Golden-Era Movie Heartthrob Van Johnson Dead at 92

Back in the days before teen heartthrobs were photographed in front of baby penises at the local novelty store, Van Johnson was a wholesome young star America could stand behind. And now he's dead.

Johnson passed away due to natural causes today in New York; he was 92. His breakthrough came 65 years ago as Spencer Tracy's fighter-pilot protege in the World War II fantasy A Guy Named Joe, shortly after which he had half his head ripped off in an auto accident. The miracles of medicine and Hollywood prevailed: His scalp was reattached, Joe blew up and Johnson spent the next two decades as a matinee idol in hits including 30 Seconds Over Tokyo, The Caine Mutiny, Brigadoon and The Last Time I Saw Paris.

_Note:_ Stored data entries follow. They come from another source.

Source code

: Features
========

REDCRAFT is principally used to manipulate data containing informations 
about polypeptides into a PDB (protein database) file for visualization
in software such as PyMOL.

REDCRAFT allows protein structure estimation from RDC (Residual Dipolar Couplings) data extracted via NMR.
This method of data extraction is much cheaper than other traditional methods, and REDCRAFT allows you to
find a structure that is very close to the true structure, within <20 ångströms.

He later suffered a miserably ugly divorce, eventually settling into theater and TV with the occasional Straight-to-Flopz&™ masterpiece — Killer Crocodile, Taxi Killer, 3 Days to Kill — thrown in toward the end of his film career in the '80s. Johnson made a decent living as a painter as well, according to the AP, selling canvases for up to $10,000; he spent the last years of his life in a New York-area nursing home, where he died this morning, ever one of the good ones.